Having coached Kevin Cryan on the Bordentown Blitz travel team from ages 12 to 14, Jason Zablow saw pretty quickly he was going to be someone who could help the Bordentown Regional High School team.
“When I was training them when they were young and in middle school and I was in college myself, he was a kid I told (former Scotties coach Mike) Brennan about,” said Zablow, now in his second year as BTHS mentor. “I told him this kid, along with a few others, are gonna make an impact as freshmen and sophomores. Kevin ended up walking in and starting.”
It wasn’t hard to figure out why.
“By the time he was 13, he was probably hitting a better ball than I was,” Zablow said. “He could either strike it clean, or get a ball knuckling or moving. There’s times he’ll just show me different things he can do while I’m standing in goal, I don’t even know how to move to try and save them. You could tell he was gifted as a young player. He just had to grow more into his ability as he’s gotten older and learn to use his body more and some other traits along the way.”
Cryan has done just that and looks to be a central figure in the Scotties’ quest to become the first team in program history to win four straight Burlington County Patriot Division championships.
Playing mostly center-back or center midfield, he had an assist as a freshman, one goal and four assists as a sophomore and a team-high six goals and six assists during an injury plagued junior season.
Early last preseason, Cryan suffered a hip flexor injury that kept him out until the season’s third game. “We knew how good he could be and we kind of took some caution and let him recover for a week or two,” Zablow said. Upon his return, the snake-bitten Cryan suffered a concussion in the second half of his first game back, and was out until late September.
“Missing, like, half the season just for a concussion is pretty frustrating,” he said. “I took the concussion test a bunch of times but just couldn’t get back to a normal state. I was super anxious, I just wanted to get in there.”
Once he returned, Cryan admitted to being a little too anxious.
“I think I was doing too much, calling for the ball all the time and making more mistakes because I was just running all around,” he said. “You just have to calm down, take a couple breaths.”
Cryan showed he was back in early October when he tallied a goal and two assists against New Egypt and tallied two goals and two assists two games later against Maple Shade. It was at that point other teams started catching on to what the Scotties had.

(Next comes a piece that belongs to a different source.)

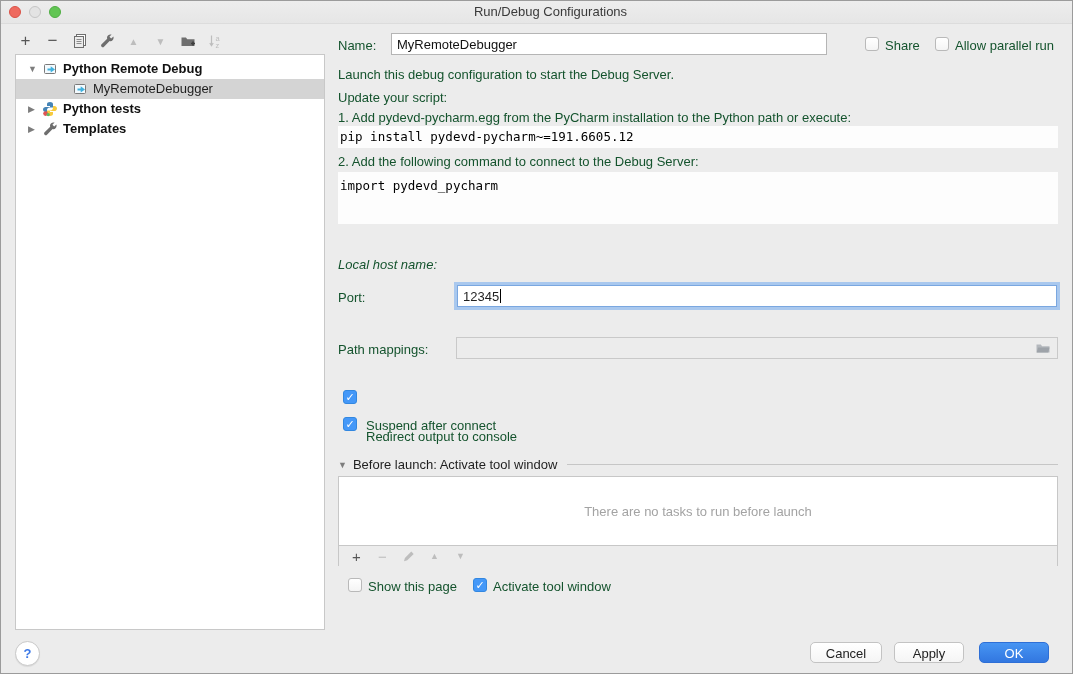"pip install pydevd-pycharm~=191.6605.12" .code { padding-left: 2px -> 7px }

“Teams started putting a center defensive mid to shadow him around,” Zablow noted. “We kind of got lucky the first couple games back, kids would check the stats in the paper and see he only had one goal and one assist so they didn’t think he was that much of a player. After New Egypt and Maple Shade, his game started getting out there a little more. We noticed in our state games, there was constantly a kid or two hovering around.”
It will likely be that way again this year.
“We have to issue challenges to the other guys, ‘Hey people will know who Kevin is, we need somebody else to step up,’” Zablow said. “He’s gonna do his part, but he’s gonna draw their best defender so guys need to beat their second best defender. It helps create some mismatches, he’s not our only good player.”
Cryan has learned to handle defenses better. Despite the confidence Brennan and Zablow showed in him at an early age, Cryan was somewhat squeamish at the start of his high school career.
“The first couple seasons I was young, kind of nervous, was pretty scared to attack more,” he said. “By the end of junior year I was opening up, not too afraid to go forward, keep the ball more.”
And when he started drawing more attention, Cryan said he, “Just had to keep my composure, keep the ball, try not to lose it. Sometimes I like to try to take them on, see what happens, but a simple pass is always nice I like the teamwork aspect more than getting a really hard solo goal.”
He has the ability to do both, as he has scored with a strong foot on set pieces and also delivers dangerous balls into the box as Bordentown’s corner kick man. Cryan is also effective at the opposite end of the field, having the ability to play lockdown defense.
“He’s a kid, if you need a goal, we’re gonna push him up to forward, if we’re sitting on a one-goal lead, ‘Hey Kevin can you be an extra center back for us?’” Zablow said. “He can kind of play anywhere on the field, which allows us, as coaches, to be a little more creative. Generally, center attacking midfielder and defensive center mid is his best spot.”
Cryan plays the game year-round, playing for the Match Fit club program in the summer and spring while enjoying light-hearted futsal in the winter. He has played the game all his life and enjoys the purity of it when played well.
“I like to see the beautiful game, cool passes, nice through balls, just the technical stuff,” Cryan said. “I like taking someone on, making them look silly if I can, and I like to make a nice pass for someone else to score.”
Cryan, who hopes to play in college next year, makes himself more dangerous by combining a high soccer IQ with his ability.
“He’s very technical,” said Zablow, who has high hopes for his team this year. “He’s very crafty. He just knows the exact kind of spaces to be in, and if he’s getting man marked, he knows where to pull defenders to and create mismatches and all that.”
They are qualities that Zablow first saw developing five years ago. He sure is happy to be reunited with Cryan as that early potential is now in full bloom.